→ What is required
Report the count of lines in the records below that hold the word "Frenzel", omitting everything but the number.
** Opening Data for processing block **
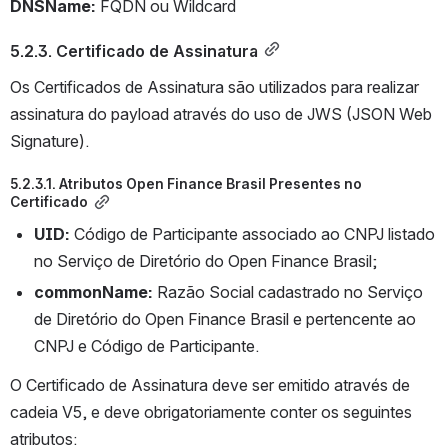
DNSName:
 FQDN ou Wildcard
5.2.3. Certificado de Assinatura
Os Certificados de Assinatura são utilizados para realizar 
assinatura do payload através do uso de JWS (JSON Web 
Signature).
5.2.3.1. Atributos Open Finance Brasil Presentes no 
Certificado
UID:
 Código de Participante associado ao CNPJ listado 
no Serviço de Diretório do Open Finance Brasil;
commonName: 
Razão Social cadastrado no Serviço 
de Diretório do Open Finance Brasil e pertencente ao 
CNPJ e Código de Participante.
O Certificado de Assinatura deve ser emitido através de 
cadeia V5, e deve obrigatoriamente conter os seguintes 
atributos:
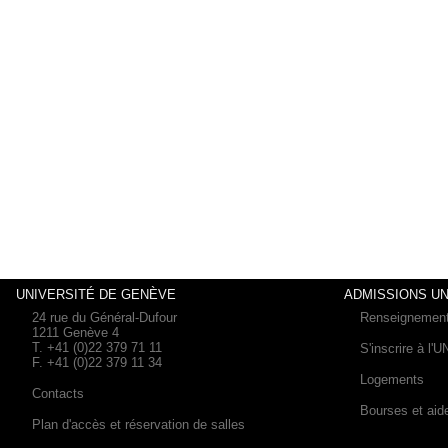
UNIVERSITÉ DE GENÈVE
ADMISSIONS UN
24 rue du Général-Dufour
Renseignemen
1211 Genève 4
T. +41 (0)22 379 71 11
S'inscrire à l'
F. +41 (0)22 379 11 34
Logements
Contacts
Bourses et aid
Plan d'accès et réservation de salles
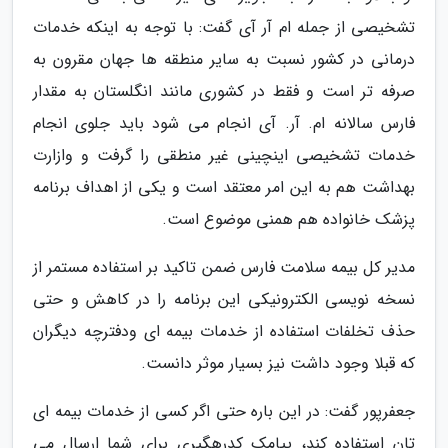
تشخیصی از جمله ام آر آی گفت: با توجه به اینکه خدمات
درمانی در کشور نسبت به سایر منطقه ها جهان مقرون به
صرفه تر است و فقط در کشوری مانند انگلستان به مقدار
فارس سالانه ام. آر. آی انجام می شود باید جلوی انجام
خدمات تشخیصی اینچینی غیر منطقی را گرفت و وازارت
بهداشت هم به این امر معتقد است و یکی از اهداف برنامه
پزشک خانواده هم همنی موضوع است.
مدیر کل بیمه سلامت فارس ضمن تاکید بر استفاده مستمر از
نسخه نویسی الکترونیکی این برنامه را در کاهش و حتی
حذف تخلفات استفاده از خدمات بیمه ای ودفترچه دیگران
که قبلا وجود داشت نیز بسیار موثر دانست.
جعفرپور گفت: در این باره حتی اگر کسی از خدمات بیمه ای
تان استفاده کند، پیامک کدرهگیری برای شما ارسال می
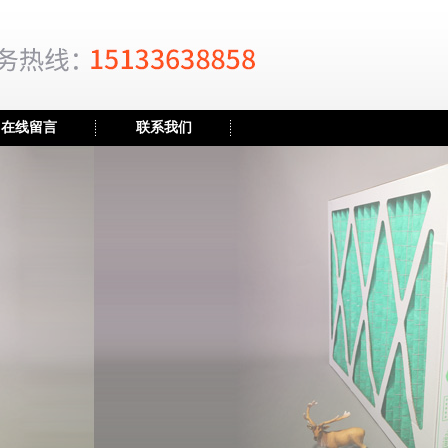
在线留言
联系我们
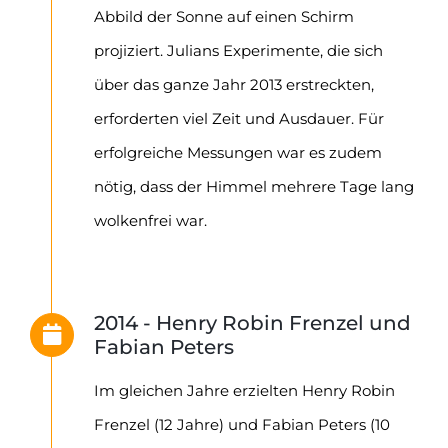
Abbild der Sonne auf einen Schirm
projiziert. Julians Experimente, die sich
über das ganze Jahr 2013 erstreckten,
erforderten viel Zeit und Ausdauer. Für
erfolgreiche Messungen war es zudem
nötig, dass der Himmel mehrere Tage lang
wolkenfrei war.
2014 - Henry Robin Frenzel und
Fabian Peters
Im gleichen Jahre erzielten Henry Robin
Frenzel (12 Jahre) und Fabian Peters (10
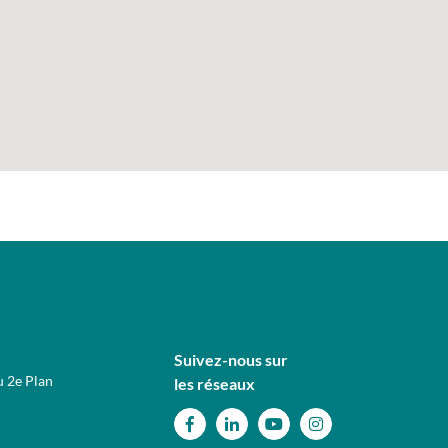
Suivez-nous sur
u 2e Plan
les réseaux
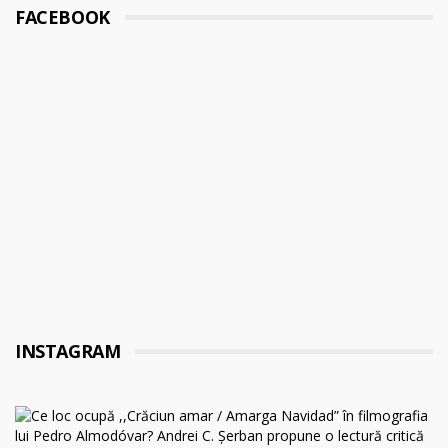
FACEBOOK
INSTAGRAM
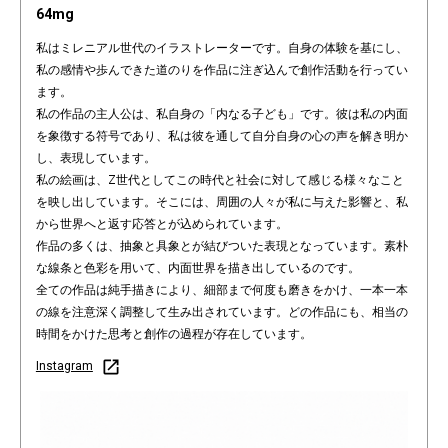
64mg
私はミレニアル世代のイラストレーターです。自身の体験を基にし、
私の感情や歩んできた道のりを作品に注ぎ込んで創作活動を行ってい
ます。
私の作品の主人公は、私自身の「内なる子ども」です。彼は私の内面
を象徴する符号であり、私は彼を通して自分自身の心の声を解き明か
し、表現しています。
私の絵画は、Z世代としてこの時代と社会に対して感じる様々なこと
を映し出しています。そこには、周囲の人々が私に与えた影響と、私
から世界へと返す応答とが込められています。
作品の多くは、抽象と具象とが結びついた表現となっています。素朴
な線条と色彩を用いて、内面世界を描き出しているのです。
全ての作品は純手描きにより、細部まで何度も磨きをかけ、一本一本
の線を注意深く調整して生み出されています。どの作品にも、相当の
時間をかけた思考と創作の過程が存在しています。
Instagram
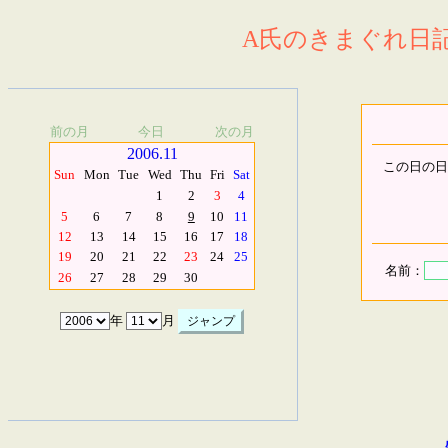
A氏のきまぐれ日記.
前の月
今日
次の月
2006.11
この日の日
Sun
Mon
Tue
Wed
Thu
Fri
Sat
1
2
3
4
5
6
7
8
9
10
11
12
13
14
15
16
17
18
19
20
21
22
23
24
25
名前：
26
27
28
29
30
年
月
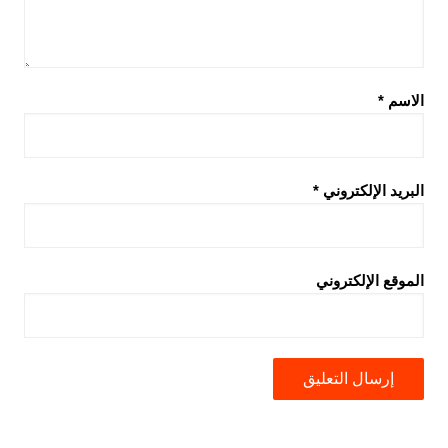
الاسم
*
البريد الإلكتروني
*
الموقع الإلكتروني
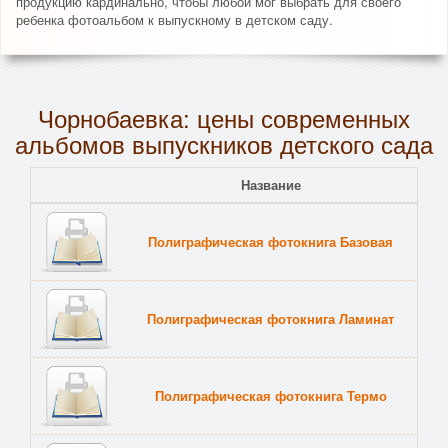
продукцию кардинально, чтобы любой мог выбрать для своего
ребенка фотоальбом к выпускному в детском саду.
Чорнобаевка: цены современных
альбомов выпускников детского сада
Название
Полиграфическая фотокнига Базовая
Полиграфическая фотокнига Ламинат
Полиграфическая фотокнига Термо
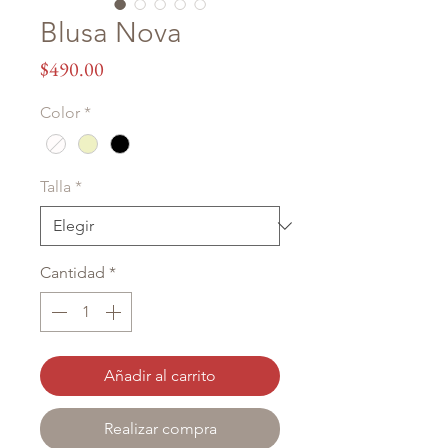
Blusa Nova
Precio
$490.00
Color
*
Talla
*
Cantidad
*
Añadir al carrito
Realizar compra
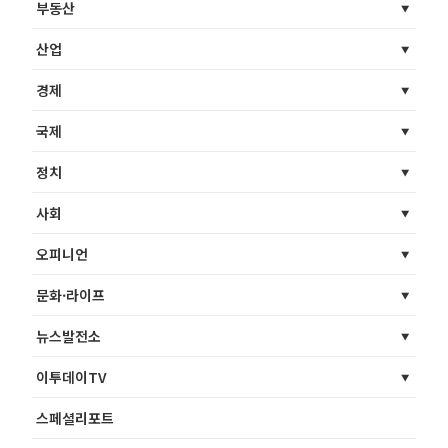
부동산
산업
경제
국제
정치
사회
오피니언
문화·라이프
뉴스발전소
이투데이TV
스페셜리포트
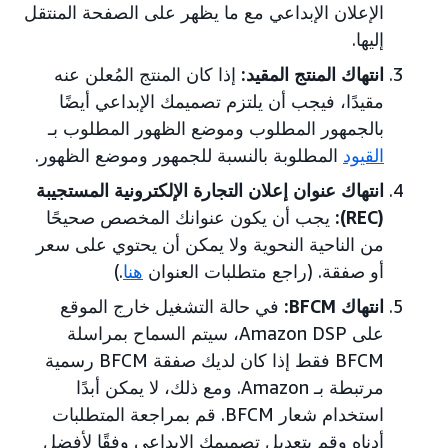
الإعلان الإبداعي مع ما يظهر على الصفحة المنتقل
إليها.
انتهاك المنتج المقيد:
إذا كان المنتج المُعلن عنه
مقيدًا، فيجب أن يلتزم تصميمك الإبداعي أيضًا
بالجمهور المطلوب وموضع الظهور المطلوب بـ
القيود
المطلوبة بالنسبة للجمهور وموضع الظهور.
انتهاك عنوان إعلان التجارة الإلكترونية المستجيبة
(REC):
يجب أن يكون عنوانك المخصص صحيحًا
من الناحية النحوية ولا يمكن أن يحتوي على سعر
أو صفقة. (راجع متطلبات العنوان
هنا
.)
انتهاك BFCM:
في حالة التشغيل خارج الموقع
على Amazon DSP، سيتم السماح بمراسلة
BFCM فقط إذا كان لديك صفقة BFCM رسمية
مرتبطة بـ Amazon. ومع ذلك، لا يمكن أبدًا
استخدام شعار BFCM. قم بمراجعة المتطلبات
أدناه وقم بتعديل تصميمك الإبداعي وفقًا لأفضل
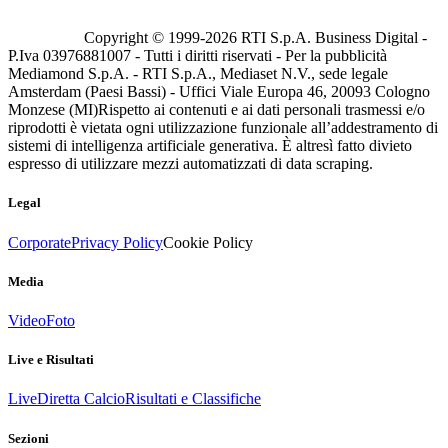
Copyright © 1999-
2026
RTI S.p.A. Business Digital -
P.Iva 03976881007 - Tutti i diritti riservati - Per la pubblicità
Mediamond S.p.A. - RTI S.p.A., Mediaset N.V., sede legale
Amsterdam (Paesi Bassi) - Uffici Viale Europa 46, 20093 Cologno
Monzese (MI)
Rispetto ai contenuti e ai dati personali trasmessi e/o
riprodotti è vietata ogni utilizzazione funzionale all’addestramento di
sistemi di intelligenza artificiale generativa. È altresì fatto divieto
espresso di utilizzare mezzi automatizzati di data scraping.
Legal
Corporate
Privacy Policy
Cookie Policy
Media
Video
Foto
Live e Risultati
Live
Diretta Calcio
Risultati e Classifiche
Sezioni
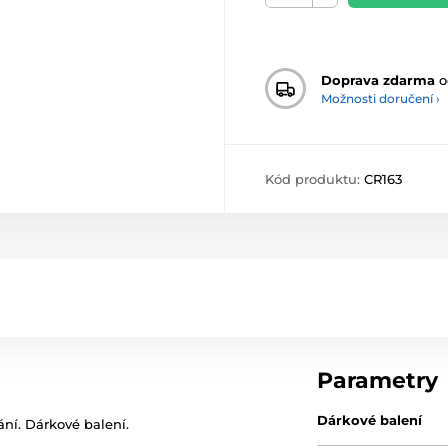
Doprava zdarma
o
Možnosti doručení ›
Kód produktu:
CR163
Parametry
Dárkové balení
vání. Dárkové balení.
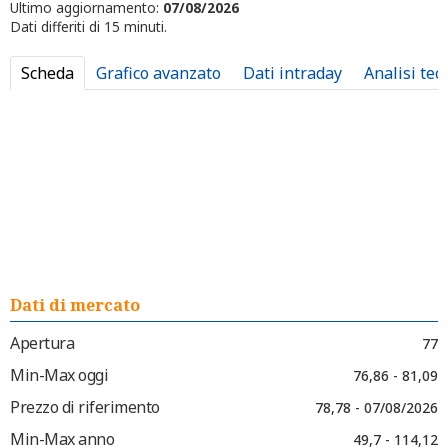
Ultimo aggiornamento:
07/08/2026
Dati differiti di 15 minuti.
Scheda
Grafico avanzato
Dati intraday
Analisi tec
Dati di mercato
Apertura
77
Min-Max oggi
76,86 - 81,09
Prezzo di riferimento
78,78 - 07/08/2026
Min-Max anno
49,7 - 114,12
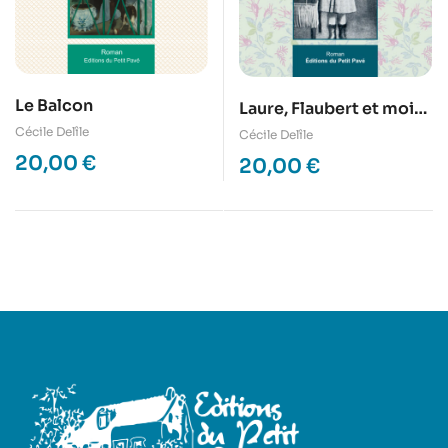
Le Balcon
Laure, Flaubert et moi…
Maupassant
Cécile Delîle
Cécile Delîle
20,00
€
20,00
€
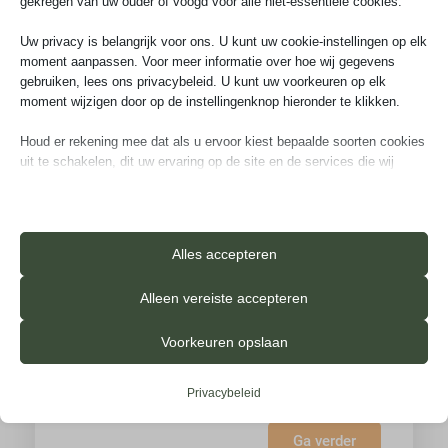
gekregen van uw ouder of voogd voor alle niet-essentiële cookies.
augustus
2026
Uw privacy is belangrijk voor ons. U kunt uw cookie-instellingen op elk
ma
di
wo
do
vr
za
zo
moment aanpassen. Voor meer informatie over hoe wij gegevens
gebruiken, lees ons privacybeleid. U kunt uw voorkeuren op elk
27
28
29
30
31
1
2
moment wijzigen door op de instellingenknop hieronder te klikken.
3
4
5
6
7
8
9
Houd er rekening mee dat als u ervoor kiest bepaalde soorten cookies
uit te schakelen, dit uw ervaring op de site en de services die wij
10
11
12
13
14
15
16
kunnen aanbieden, kan beïnvloeden.
17
18
19
20
21
22
23
Essentieel
Essentiële cookies en services bieden basisfunctionaliteit en zijn
Alles accepteren
24
25
26
27
28
29
30
noodzakelijk voor de correcte werking van de website. Deze
cookies en services vereisen geen toestemming van de gebruiker
Alleen vereiste accepteren
31
1
2
3
4
5
6
volgens de AVG.
Details weergeven
Voorkeuren opslaan
Analyses
_iub_cs-*
Statistiekcookies verzamelen gebruiksinformatie, waardoor we
Privacybeleid
inzicht krijgen in hoe onze bezoekers met onze website omgaan.
ameliaRangeFuture
Details weergeven
Ga verder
** Closing Data for processing block **
→ Answer box
2